Environmental Defense Fund (EDF) and the University Maritime Advisory Services (UMAS) issued a report, highlighting that shipping will fail to tackle its GHG emissions unless it sets rules that truly reflect the climate impact of shipping fuels.
In fact, “Exploring the relevance of ICAO’s Sustainable Aviation Fuels framework for the IMO” report explores how sustainable aviation fuels (SAF) or eligible fuels elements of the International Civil Aviation Organization’s (ICAO’s) market-based climate program, the Carbon Offsetting and Reduction Scheme for International Aviation (CORSIA), could be adopted in the context of shipping.

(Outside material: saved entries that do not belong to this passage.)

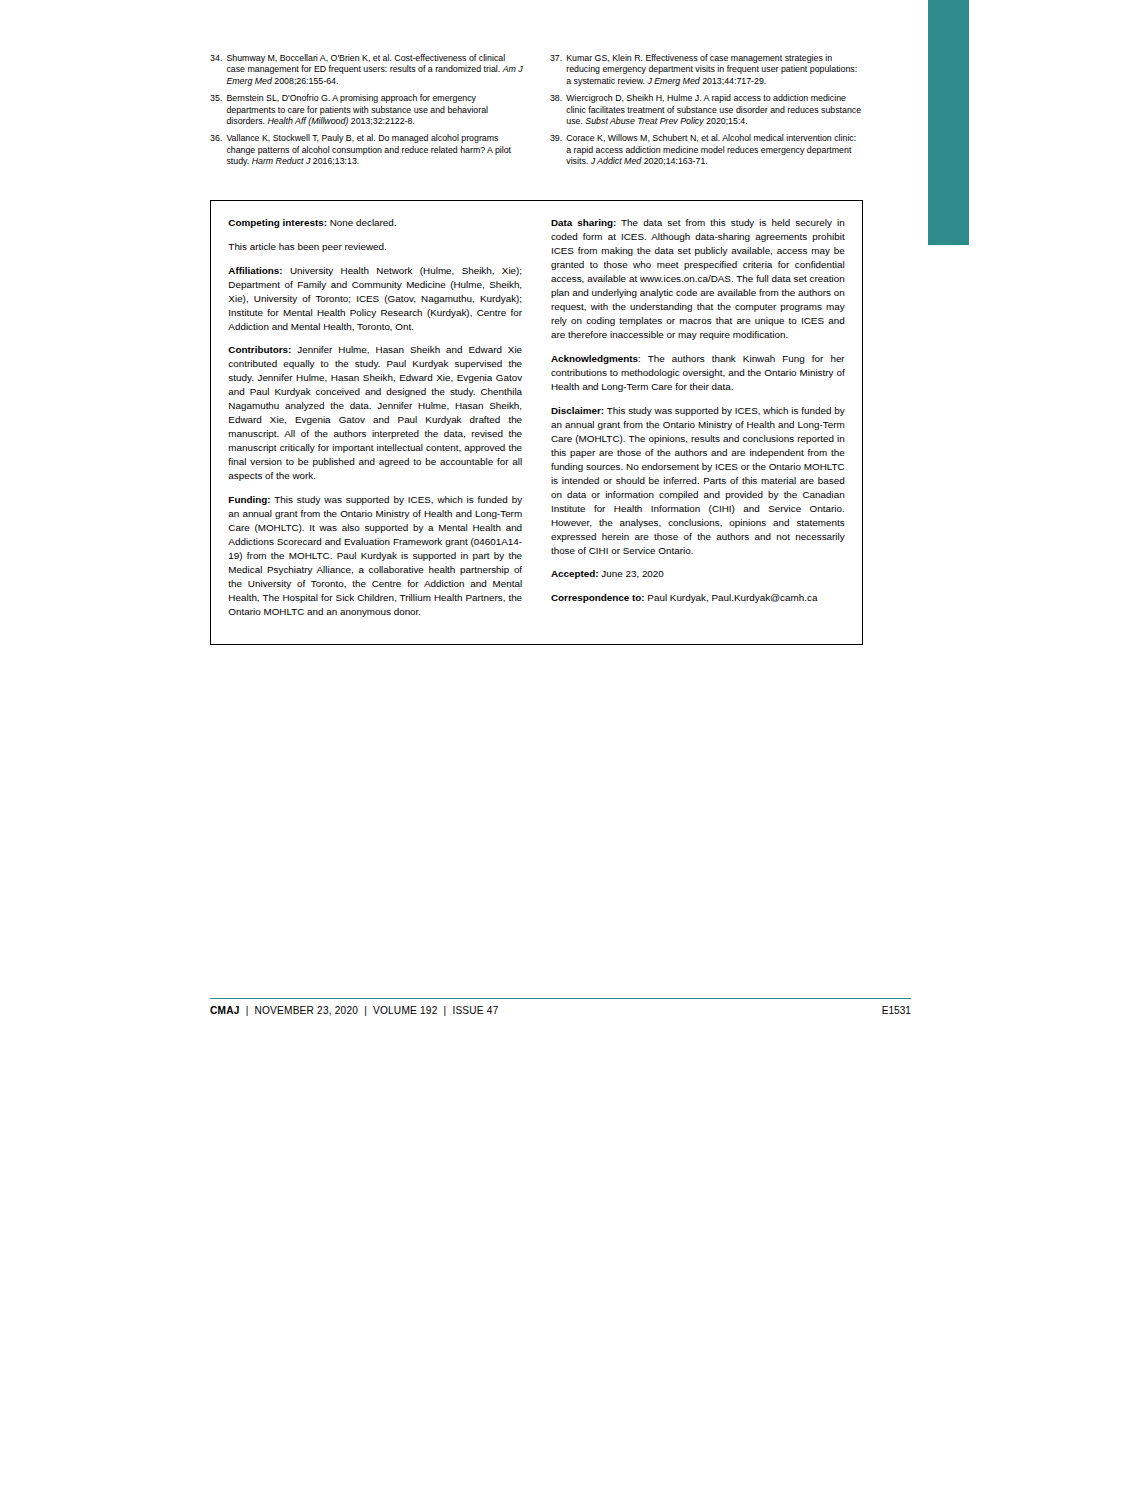RESEARCH
34.
Shumway M, Boccellari A, O'Brien K, et al. Cost-effectiveness of clinical case management for ED frequent users: results of a randomized trial. Am J Emerg Med 2008;26:155-64.
35.
Bernstein SL, D'Onofrio G. A promising approach for emergency departments to care for patients with substance use and behavioral disorders. Health Aff (Millwood) 2013;32:2122-8.
36.
Vallance K, Stockwell T, Pauly B, et al. Do managed alcohol programs change patterns of alcohol consumption and reduce related harm? A pilot study. Harm Reduct J 2016;13:13.
37.
Kumar GS, Klein R. Effectiveness of case management strategies in reducing emergency department visits in frequent user patient populations: a systematic review. J Emerg Med 2013;44:717-29.
38.
Wiercigroch D, Sheikh H, Hulme J. A rapid access to addiction medicine clinic facilitates treatment of substance use disorder and reduces substance use. Subst Abuse Treat Prev Policy 2020;15:4.
39.
Corace K, Willows M, Schubert N, et al. Alcohol medical intervention clinic: a rapid access addiction medicine model reduces emergency department visits. J Addict Med 2020;14:163-71.
Competing interests: None declared.
This article has been peer reviewed.
Affiliations: University Health Network (Hulme, Sheikh, Xie); Department of Family and Community Medicine (Hulme, Sheikh, Xie), University of Toronto; ICES (Gatov, Nagamuthu, Kurdyak); Institute for Mental Health Policy Research (Kurdyak), Centre for Addiction and Mental Health, Toronto, Ont.
Contributors: Jennifer Hulme, Hasan Sheikh and Edward Xie contributed equally to the study. Paul Kurdyak supervised the study. Jennifer Hulme, Hasan Sheikh, Edward Xie, Evgenia Gatov and Paul Kurdyak conceived and designed the study. Chenthila Nagamuthu analyzed the data. Jennifer Hulme, Hasan Sheikh, Edward Xie, Evgenia Gatov and Paul Kurdyak drafted the manuscript. All of the authors interpreted the data, revised the manuscript critically for important intellectual content, approved the final version to be published and agreed to be accountable for all aspects of the work.
Funding: This study was supported by ICES, which is funded by an annual grant from the Ontario Ministry of Health and Long-Term Care (MOHLTC). It was also supported by a Mental Health and Addictions Scorecard and Evaluation Framework grant (04601A14-19) from the MOHLTC. Paul Kurdyak is supported in part by the Medical Psychiatry Alliance, a collaborative health partnership of the University of Toronto, the Centre for Addiction and Mental Health, The Hospital for Sick Children, Trillium Health Partners, the Ontario MOHLTC and an anonymous donor.
Data sharing: The data set from this study is held securely in coded form at ICES. Although data-sharing agreements prohibit ICES from making the data set publicly available, access may be granted to those who meet prespecified criteria for confidential access, available at www.ices.on.ca/DAS. The full data set creation plan and underlying analytic code are available from the authors on request, with the understanding that the computer programs may rely on coding templates or macros that are unique to ICES and are therefore inaccessible or may require modification.
Acknowledgments: The authors thank Kinwah Fung for her contributions to methodologic oversight, and the Ontario Ministry of Health and Long-Term Care for their data.
Disclaimer: This study was supported by ICES, which is funded by an annual grant from the Ontario Ministry of Health and Long-Term Care (MOHLTC). The opinions, results and conclusions reported in this paper are those of the authors and are independent from the funding sources. No endorsement by ICES or the Ontario MOHLTC is intended or should be inferred. Parts of this material are based on data or information compiled and provided by the Canadian Institute for Health Information (CIHI) and Service Ontario. However, the analyses, conclusions, opinions and statements expressed herein are those of the authors and not necessarily those of CIHI or Service Ontario.
Accepted: June 23, 2020
Correspondence to: Paul Kurdyak, Paul.Kurdyak@camh.ca
CMAJ | NOVEMBER 23, 2020 | VOLUME 192 | ISSUE 47
E1531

At the same time, the analysis shows that ICAO’s SAF framework offers “a solid blueprint” for the shipping industry.
As the IMO Initial Strategy strongly encourages the adoption of low and zero-emission fuels, the IMO will need to develop its own framework for evaluating the use of sustainable alternative fuels as a means to meet the GHG targets. While this process took ICAO a considerable period, as a ‘second-mover’ the IMO is well placed to build upon the existing work done by ICAO on SAF.
….EDF and UMAS noted.
According to the report, shipping must adopt a full lifecycle perspective, concerning greenhouse gas emissions, including methane, and ensure accurate calculations of both the direct and indirect impacts of emissions associated with the whole supply chain (extraction/production, transport/distribution and combustion) of the fuel.
The International Maritime Organization and the shipping industry need to put in place the right rules for alternative fuels to truly drive the decarbonisation of the sector and it does not need to start from scratch. The rules recently adopted by ICAO offer valuable lessons and a good starting place for the IMO to chart its course toward a genuinely sustainable shipping sector.

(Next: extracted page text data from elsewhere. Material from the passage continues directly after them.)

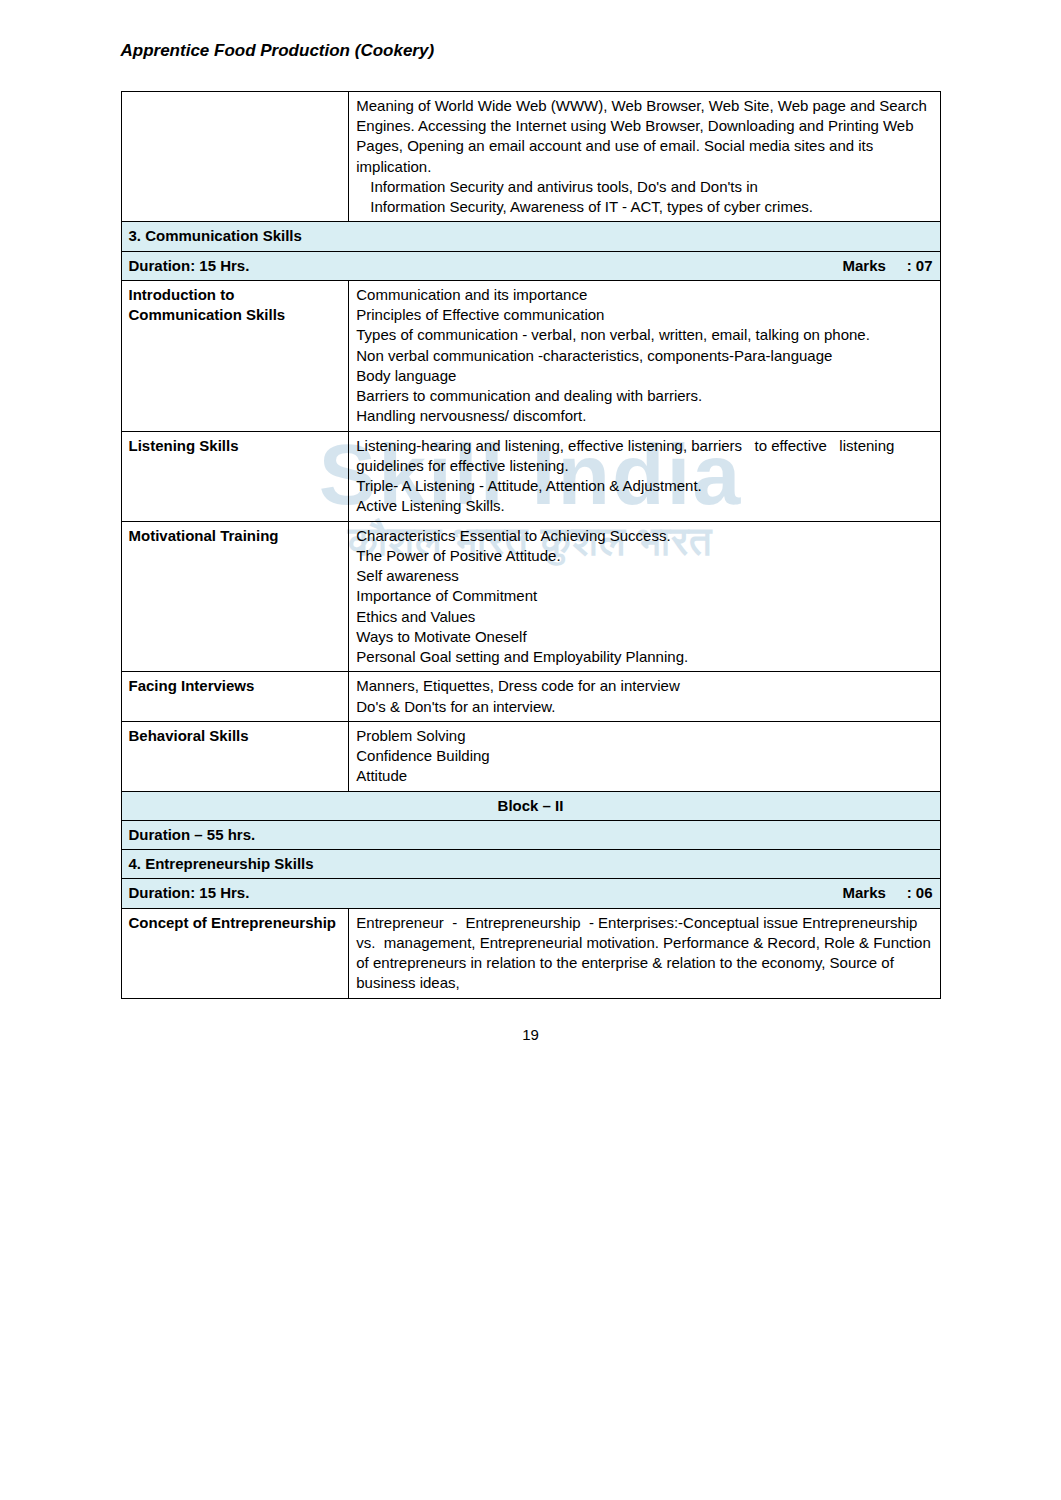Skill India
कौशल भारत कुशल भारत
Apprentice Food Production (Cookery)
| | Meaning of World Wide Web (WWW), Web Browser, Web Site, Web page and Search Engines. Accessing the Internet using Web Browser, Downloading and Printing Web Pages, Opening an email account and use of email. Social media sites and its implication. Information Security and antivirus tools, Do's and Don'ts in Information Security, Awareness of IT - ACT, types of cyber crimes. |
| 3. Communication Skills |
| Duration: 15 Hrs. Marks : 07 |
| Introduction to Communication Skills | Communication and its importance Principles of Effective communication Types of communication - verbal, non verbal, written, email, talking on phone. Non verbal communication -characteristics, components-Para-language Body language Barriers to communication and dealing with barriers. Handling nervousness/ discomfort. |
| Listening Skills | Listening-hearing and listening, effective listening, barriers to effective listening guidelines for effective listening. Triple- A Listening - Attitude, Attention & Adjustment. Active Listening Skills. |
| Motivational Training | Characteristics Essential to Achieving Success. The Power of Positive Attitude. Self awareness Importance of Commitment Ethics and Values Ways to Motivate Oneself Personal Goal setting and Employability Planning. |
| Facing Interviews | Manners, Etiquettes, Dress code for an interview Do's & Don'ts for an interview. |
| Behavioral Skills | Problem Solving Confidence Building Attitude |
| Block – II |
| Duration – 55 hrs. |
| 4. Entrepreneurship Skills |
| Duration: 15 Hrs. Marks : 06 |
| Concept of Entrepreneurship | Entrepreneur - Entrepreneurship - Enterprises:-Conceptual issue Entrepreneurship vs. management, Entrepreneurial motivation. Performance & Record, Role & Function of entrepreneurs in relation to the enterprise & relation to the economy, Source of business ideas, |
19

….as Aoife O’Leary, Director with the Environmental Defense Fund said.
What is more, the report calls IMO to adopt strict rules on transparency and ensure that shipping companies accurately report their emissions, and don’t double count emission reductions.
Shipping, as aviation, should ensure that all the emissions from a fuel – from the production to the distribution to the combustion itself – are accounted for if we are to understand the real climate impact. A meaningful policy must incentivise a fair, sustainable and non-perverse shift away from fossil and avoid the risk that emissions are simply shifted elsewhere. Getting this right is mission critical to the shipping industry’s decarbonisation pathway.
…Dr Nishatabbas Rehmatulla, Senior Researcher, UCL and Principal Consultant, UMAS concluded.